Importantly, too, an expected fall in the US dollar is set to benefit emerging economies.
“There’s an inverse relationship between the two – a weak dollar basically means emerging markets are strong,” Allraum said.
He said an off-colour greenback usually comes with higher commodity prices and a shift away from investing in the US – both positive for EM stocks.
Excluding China – which is facing some idiosyncratic issues – the significant “tailwinds” are set to buoy EM countries over the medium- to long-term.
“We think emerging markets will outperform over the next eight to 10 years.”
Redwheel offers actively managed strategies across multiple asset classes – mainly in equities. The group launched the long-only EM equities fund in 2012, generating outperformance of about 1.6 per cent per annum since, Allraum said, with assets under management now at about US$9 billion.
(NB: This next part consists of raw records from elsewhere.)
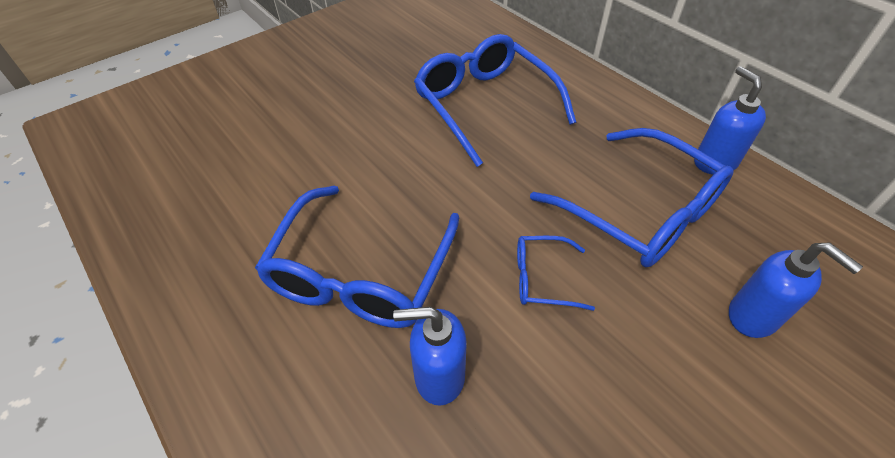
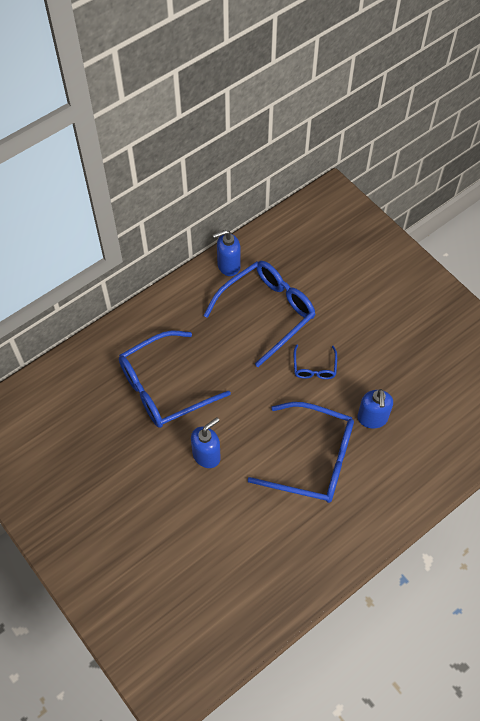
camera: 90 degrees left, 10 degrees up
blue soap dispenser [729,243,863,338] -> blue soap dispenser moved to [191,417,221,468]

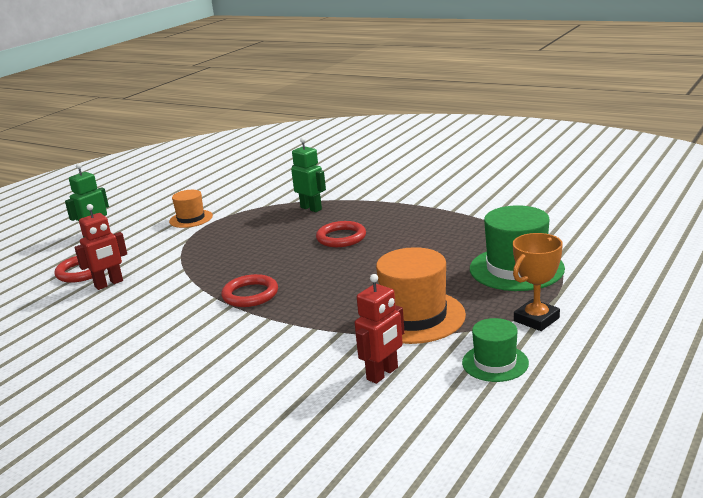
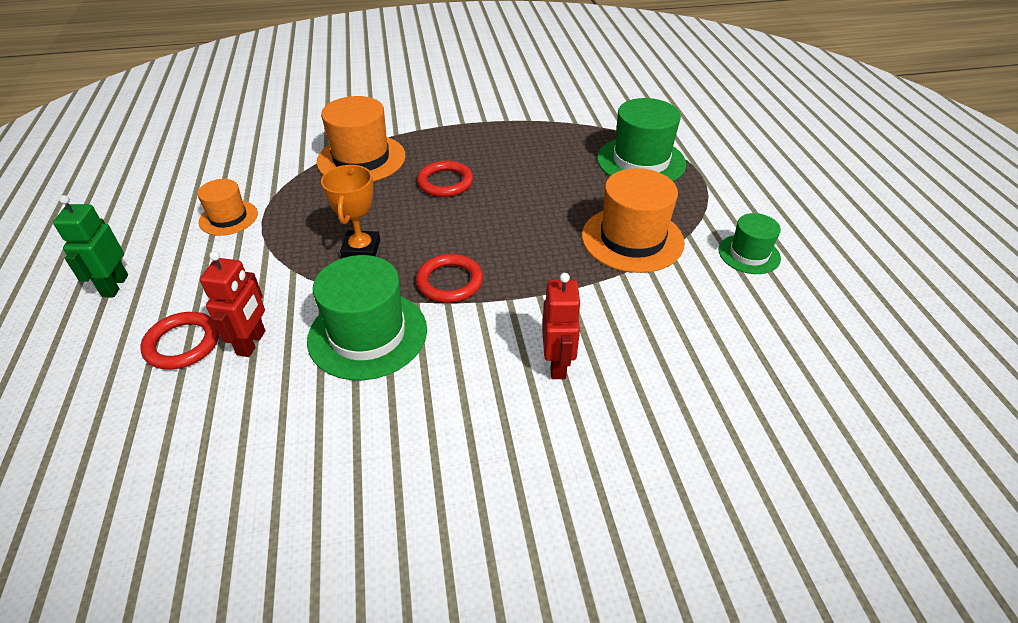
camera: 45 degrees left, 20 degrees up
green robot [291,137,326,212] -> orange hat [317,96,406,182]
red robot [355,274,405,384] -> red robot moved to [542,273,581,379]
orange trophy [513,233,563,331] -> orange trophy moved to [321,165,380,258]
none -> green hat [307,255,427,380]

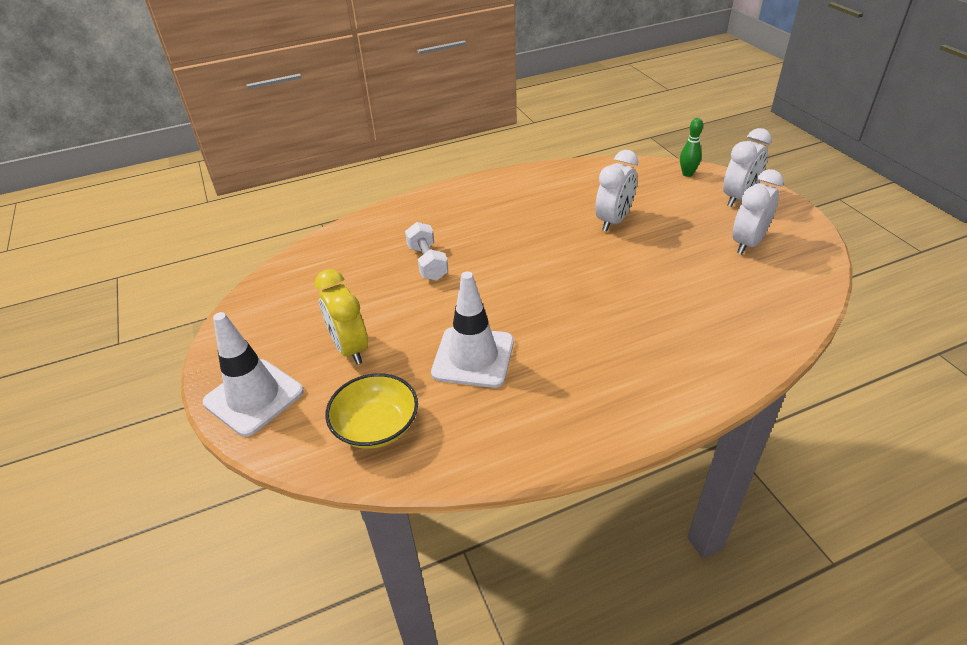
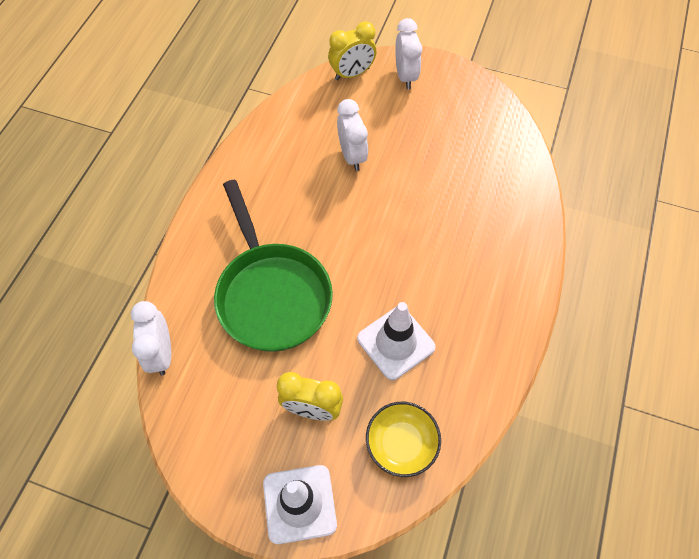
camera: 50 degrees left, 20 degrees up
white dumbbell [405,222,448,281] -> green pan [214,180,333,352]
green bowling pin [680,118,703,177] -> yellow clock [328,21,376,80]
white clock [733,169,783,254] -> white clock moved to [131,301,171,376]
He said the strategy follows an index-agnostic, growth-at-reasonable price (GARP) approach using top-down thematic inputs – including geopolitical risk advice from the high-powered consulting firm, Rice, Hadley, Gates & Manuel – coupled with an ESG lens and core bottom-up stock-picking skills.
Typically, the fund holds between 50 to 70 companies.
Founded in the UK in 2000, Redwheel rebranded last year from RWC, which itself was a 2008 initialisation of its original name of Red Wheel Capital.
Jordan McCall, Russell senior portfolio manager, told the NZ webinar that the group had recently increased the allocation to the Redwheel EM fund in its global equities multi-manager strategy.
As well as Redwheel, the Russell Global Shares Fund houses Man Numeric, Stonepane, Sanders Capital, Wellington, Oaktree, Nissay Asset Management, J O Hambro in addition to an in-house component.
Russell NZ head, Matthew Arnold, said Kiwi investors have tended to shy away from EM assets due to historical risk concerns and the dearth of options – especially those wrapped up in tax-effective portfolio investment entity structures.
Arnold said most either have no allocation or are underweight EM, which represents about 10-11 per cent of global share markets.